Whitfield, 124 Ohio St.3d 319, 2010-Ohio-2, 922 N.E.2d 182, ¶ 12 (“For the purposes
of R.C. 2941.25, a ‘conviction’ consists of a guilty verdict and the imposition of a
sentence or penalty.”) (Emphasis sic.) A defendant cannot challenge a conviction
that was merged because “[t]he counts that merged with the aggravated murder
conviction are not convictions, and therefore, we cannot individually review the
evidence supporting those findings of guilt.” Worley at ¶ 23.
{¶ 67} Therefore, this court reviews the sufficiency of the evidence
supporting the convictions for murder, felonious assault, aggravated robbery,
discharge of a firearm over prohibited premises, and having a weapon under
disability.
{¶ 68} Kennedy contends that police arrested the wrong person though the
defense proposed other drug purchaser candidates as possible culprits. Kennedy
also reiterates his concern that the trial court did not hear that DNA was easily
transferable, an argument rejected by this court under the second assignment of
error.
{¶ 69} There was testimony that Kennedy picked Carter up the night of the
incident and that Kennedy was displeased that Carter shorted him on the amount of
drugs that Carter was providing in exchange for the use of Kennedy’s vehicle.
Kennedy told police that he dropped Carter off at East 116th and Miles Avenue the
night of the incident, though the evidence demonstrated that Carter’s cell phone was
at East 90th and Holton Avenue. Tasonna Lewis testified that Kennedy told her that
he killed someone on Holton Avenue. Kennedy’s brother Quentin told police that in
July 2021, Kennedy said he was in the Kinsman area “to buy something” and another
car with an armed individual pulled up and tried to rob him.
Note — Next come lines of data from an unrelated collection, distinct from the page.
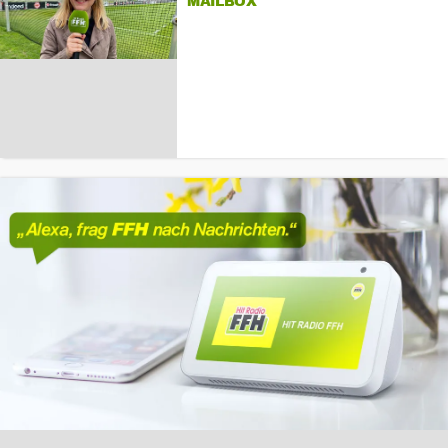
MAILBOX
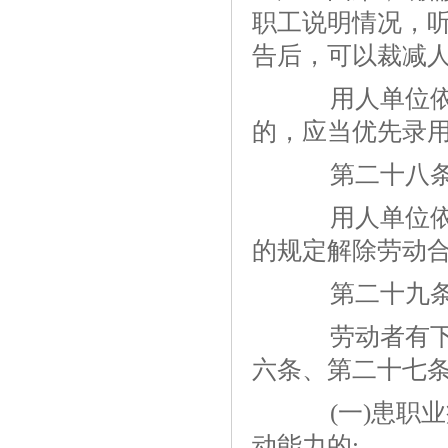
职工说明情况，
告后，可以裁减
用人单位依据
的，应当优先录
第二十八
用人单位依据
的规定解除劳动
第二十九
劳动者有下列
六条、第二十七
(一)患职业
动能力的;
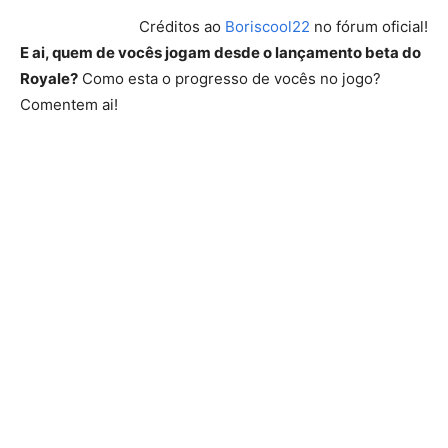
Créditos ao
Boriscool22
no fórum oficial!
E ai, quem de vocês jogam desde o lançamento beta do
Royale?
Como esta o progresso de vocês no jogo?
Comentem ai!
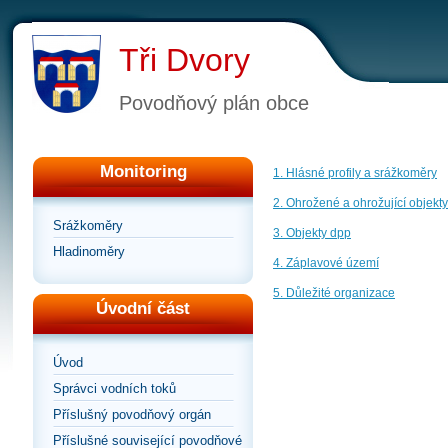
Tři Dvory
Povodňový plán obce
Monitoring
1. Hlásné profily a srážkoměry
2. Ohrožené a ohrožující objekty
Srážkoměry
3. Objekty dpp
Hladinoměry
4. Záplavové území
5. Důležité organizace
Úvodní část
Úvod
Správci vodních toků
Příslušný povodňový orgán
Příslušné související povodňové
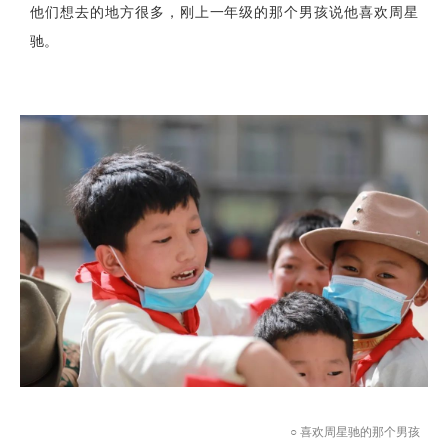
他们想去的地方很多，刚上一年级的那个男孩说他喜欢周星
驰。
○ 喜欢周星驰的那个男孩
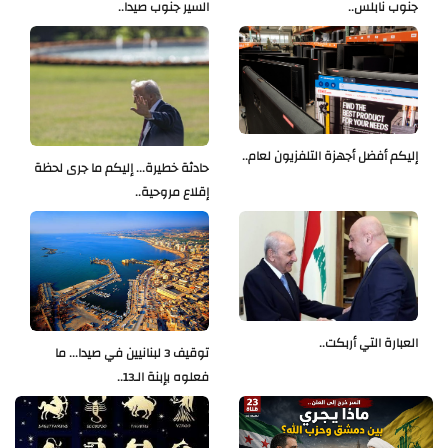
جنوب نابلس..
السير جنوب صيدا..
إليكم أفضل أجهزة التلفزيون لعام..
حادثة خطيرة... إليكم ما جرى لحظة
إقلاع مروحية..
العبارة التي أربكت..
توقيف 3 لبنانيين في صيدا... ما
فعلوه بإبنة الـ13..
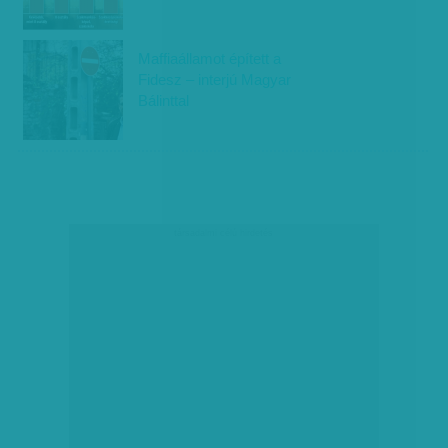
Maffiaállamot épített a
Fidesz – interjú Magyar
Bálinttal
társadalmi célú hirdetés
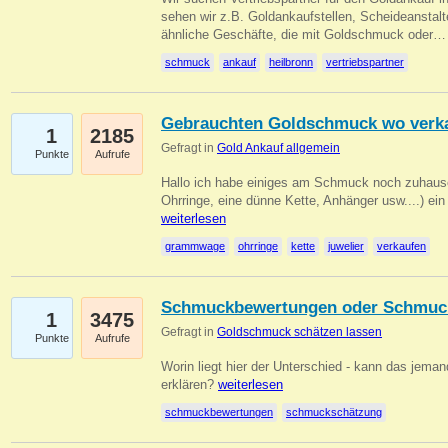
sehen wir z.B. Goldankaufstellen, Scheideanstalt
ähnliche Geschäfte, die mit Goldschmuck oder
schmuck
ankauf
heilbronn
vertriebspartner
Gebrauchten Goldschmuck wo verk
1
2185
Gefragt in
Gold Ankauf allgemein
Punkte
Aufrufe
Hallo ich habe einiges am Schmuck noch zuhause
Ohrringe, eine dünne Kette, Anhänger usw....) ei
weiterlesen
grammwage
ohrringe
kette
juwelier
verkaufen
Schmuckbewertungen oder Schmuc
1
3475
Gefragt in
Goldschmuck schätzen lassen
Punkte
Aufrufe
Worin liegt hier der Unterschied - kann das jeman
erklären?
weiterlesen
schmuckbewertungen
schmuckschätzung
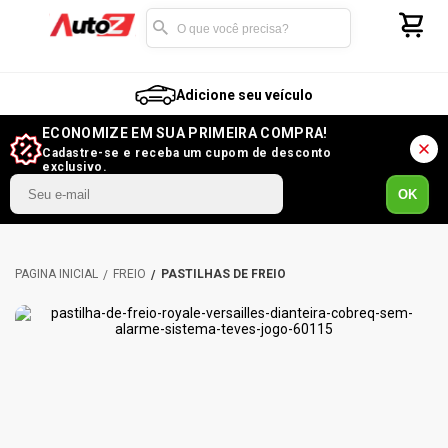
Adicione seu veículo
ECONOMIZE EM SUA PRIMEIRA COMPRA!
Cadastre-se e receba um cupom de desconto
exclusivo.
OK
FREIO
PASTILHAS DE FREIO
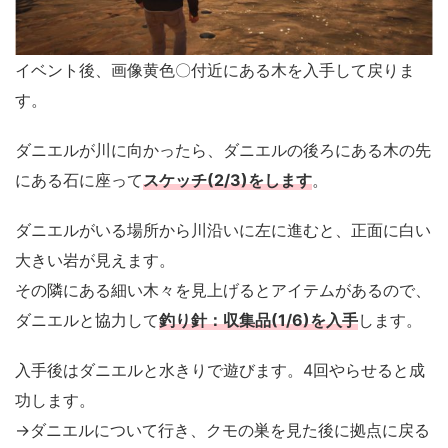
イベント後、画像黄色〇付近にある木を入手して戻りま
す。
ダニエルが川に向かったら、ダニエルの後ろにある木の先
にある石に座って
スケッチ(2/3)をします
。
ダニエルがいる場所から川沿いに左に進むと、正面に白い
大きい岩が見えます。
その隣にある細い木々を見上げるとアイテムがあるので、
ダニエルと協力して
釣り針：収集品(1/6)を入手
します。
入手後はダニエルと水きりで遊びます。4回やらせると成
功します。
→ダニエルについて行き、クモの巣を見た後に拠点に戻る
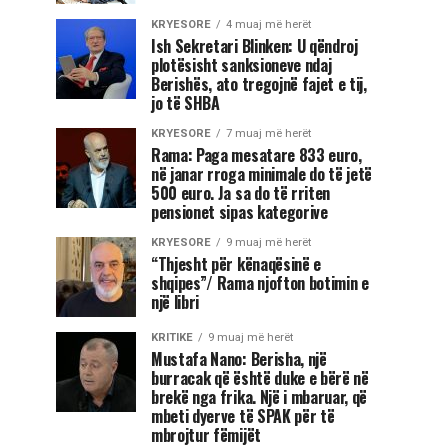
KRYESORE
4 muaj më herët
Ish Sekretari Blinken: U qëndroj
plotësisht sanksioneve ndaj
Berishës, ato tregojnë fajet e tij,
jo të SHBA
KRYESORE
7 muaj më herët
Rama: Paga mesatare 833 euro,
në janar rroga minimale do të jetë
500 euro. Ja sa do të rriten
pensionet sipas kategorive
KRYESORE
9 muaj më herët
“Thjesht për kënaqësinë e
shqipes”/ Rama njofton botimin e
një libri
KRITIKE
9 muaj më herët
Mustafa Nano: Berisha, një
burracak që është duke e bërë në
brekë nga frika. Një i mbaruar, që
mbeti dyerve të SPAK për të
mbrojtur fëmijët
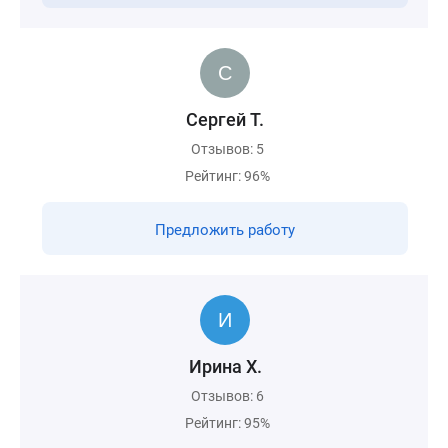
Сергей Т.
Отзывов: 5
Рейтинг: 96%
Предложить работу
Ирина Х.
Отзывов: 6
Рейтинг: 95%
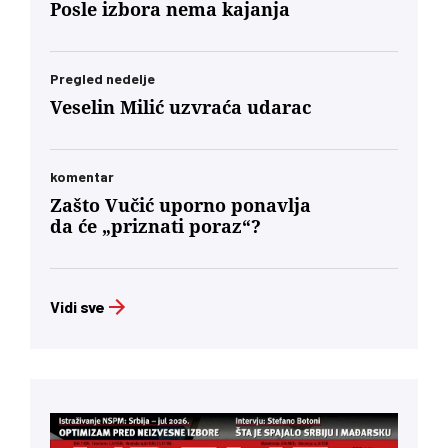
Posle izbora nema kajanja
Pregled nedelje
Veselin Milić uzvraća udarac
komentar
Zašto Vučić uporno ponavlja
da će „priznati poraz“?
Vidi sve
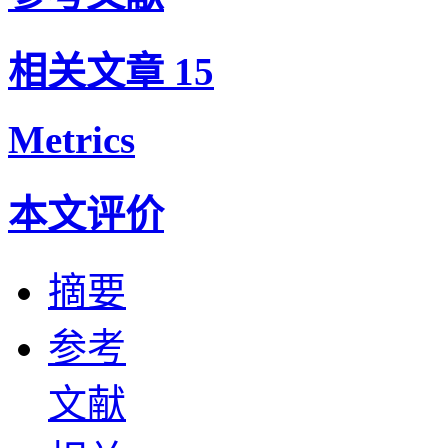
相关文章
15
Metrics
本文评价
摘要
参考
文献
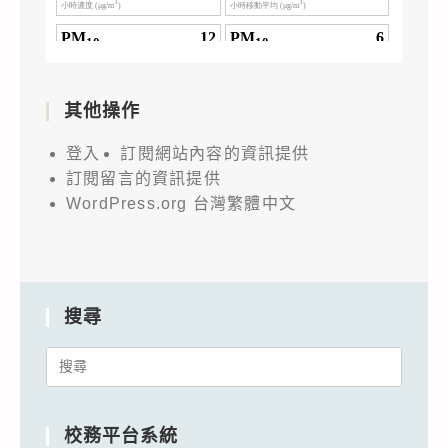
其他操作
登入
訂閱網站內容的資訊提供
訂閱留言的資訊提供
WordPress.org 台灣繁體中文
搜尋
Search
for:
校務平台系統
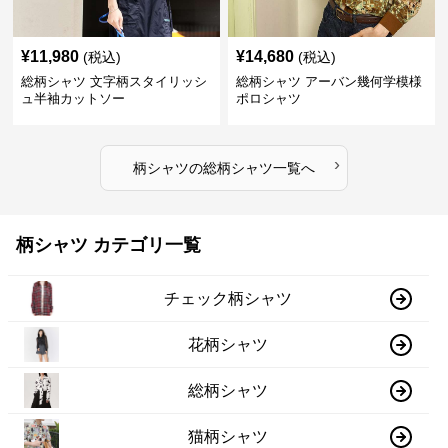
¥
11,980
¥
14,680
(税込)
(税込)
総柄シャツ 文字柄スタイリッシ
総柄シャツ アーバン幾何学模様
ュ半袖カットソー
ポロシャツ
›
柄シャツ
の
総柄シャツ
一覧へ
柄シャツ カテゴリ一覧
チェック柄シャツ
花柄シャツ
総柄シャツ
猫柄シャツ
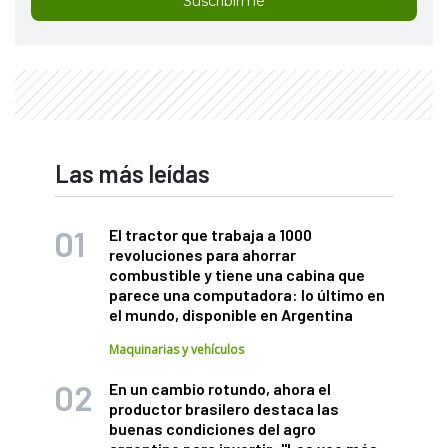
Suscribirme
Las más leídas
El tractor que trabaja a 1000
revoluciones para ahorrar
combustible y tiene una cabina que
parece una computadora: lo último en
el mundo, disponible en Argentina
Maquinarias y vehículos
En un cambio rotundo, ahora el
productor brasilero destaca las
buenas condiciones del agro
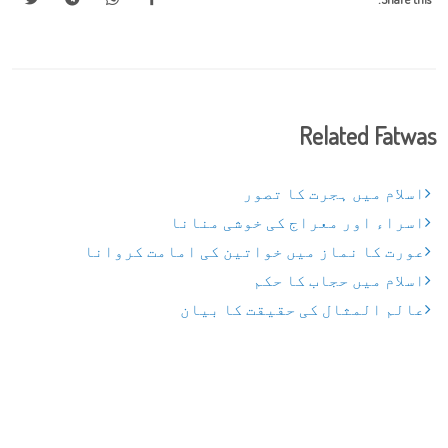
Related Fatwas
اسلام میں ہجرت کا تصور
اسراء اور معراج کی خوشی منانا
عورت کا نماز میں خواتین کی امامت کروانا
اسلام میں حجاب کا حکم
عالم المثال کی حقیقت کا بیان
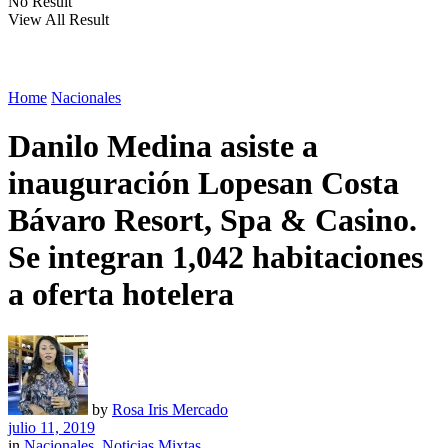
No Result
View All Result
Home
Nacionales
Danilo Medina asiste a
inauguración Lopesan Costa
Bávaro Resort, Spa & Casino.
Se integran 1,042 habitaciones
a oferta hotelera
by
Rosa Iris Mercado
julio 11, 2019
in
Nacionales
,
Noticias Mixtas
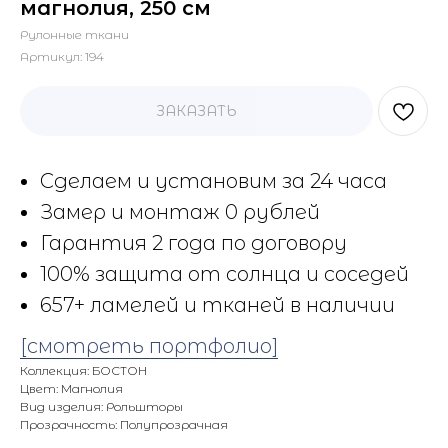
магнолия, 250 см
Рулонные ткани
Артикул:
194
ЗАКАЗАТЬ
Сделаем и установим за 24 часа
Замер и монтаж 0 рублей
Гарантия 2 года по договору
100% защита от солнца и соседей
657+ ламелей и тканей в наличии
[смотреть портфолио]
Коллекция: БОСТОН
Цвет: Магнолия
Вид изделия: Рольшторы
Прозрачность: Полупрозрачная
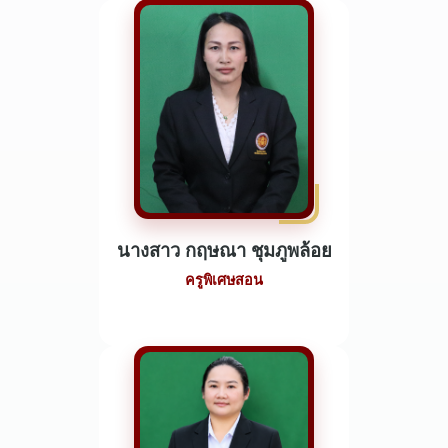
นางสาว กฤษณา ชุมภูพล้อย
ครูพิเศษสอน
Kennedy told him there
was a shooting, and he got rid of the gun but did not say where. Quentin denied
making the statement when detectives left Kennedy and Quentin alone in the
interrogation room but did not speak when the detectives re-entered the room and
asked Quentin whether he made the statement.
{¶ 70} “When evaluating the sufficiency of the evidence to prove the
elements, it must be remembered that circumstantial evidence has the same
probative value as direct evidence.” State v. Garcia, 8th Dist. Cuyahoga No. 107027,
2022-Ohio-3426, ¶ 32, quoting State v. Palmer, 7th Dist. Mahoning No. 19 MA
0108, 2021-Ohio-4639, ¶ 45, citing Jenks, 61 Ohio St.3d 259, 574 N.E.2d 492, at
272-273.
{¶ 71} This court finds that, if believed, the evidence and testimony
submitted to the trial court would convince the average mind of Kennedy’s guilt
beyond a reasonable doubt for murder, felonious assault, aggravated robbery,
discharge of a firearm over prohibited premises, and having a weapon under
disability. Thus, we conclude that there was sufficient evidence to convict Kennedy.
{¶ 72} As to the manifest weight of the evidence, “[d]eterminations of
credibility and weight of the testimony remain within the province of the trier of
fact.” State v. Newman, 8th Dist. Cuyahoga No. 109182, 2020-Ohio-5087, ¶ 27,
citing State v. DeHass, 10 Ohio St.2d 230, 227 N.E.2d 212 (1967), paragraph one of
the syllabus. “[T]he factfinder may take note of the inconsistencies and resolve them
accordingly, ‘believ[ing] all, part or none of a witness’s testimony.”’ Id., quoting
State v. Raver, 10th Dist. Franklin No. 02AP-604, 2003-Ohio-958, ¶ 21, citing State
v. Antill, 176 Ohio St. 61, 67, 197 N.E.2d 548 (1964). Coupled with the bench trial
presumption that the trial court knows and follows the law, and relies only on
relevant material, and competent evidence in arriving at its judgment, this court
finds that the record does not support that this is the exceptional case where the
evidence weighs heavily against conviction.
{¶ 73} The third and fourth assignments of error are overruled.
{¶ 74} Judgment of the trial court is affirmed.
It is ordered that appellee recover from appellant costs herein taxed.
The court finds there were reasonable grounds for this appeal.
It is ordered that a special mandate issue out of this court directing the
common pleas court to carry this judgment into execution. The defendant’s
conviction having been affirmed, any bail pending appeal is terminated. Case
remanded to the trial court for execution of sentence.
A certified copy of this entry shall constitute the mandate pursuant to Rule 27
of the Rules of Appellate Procedure.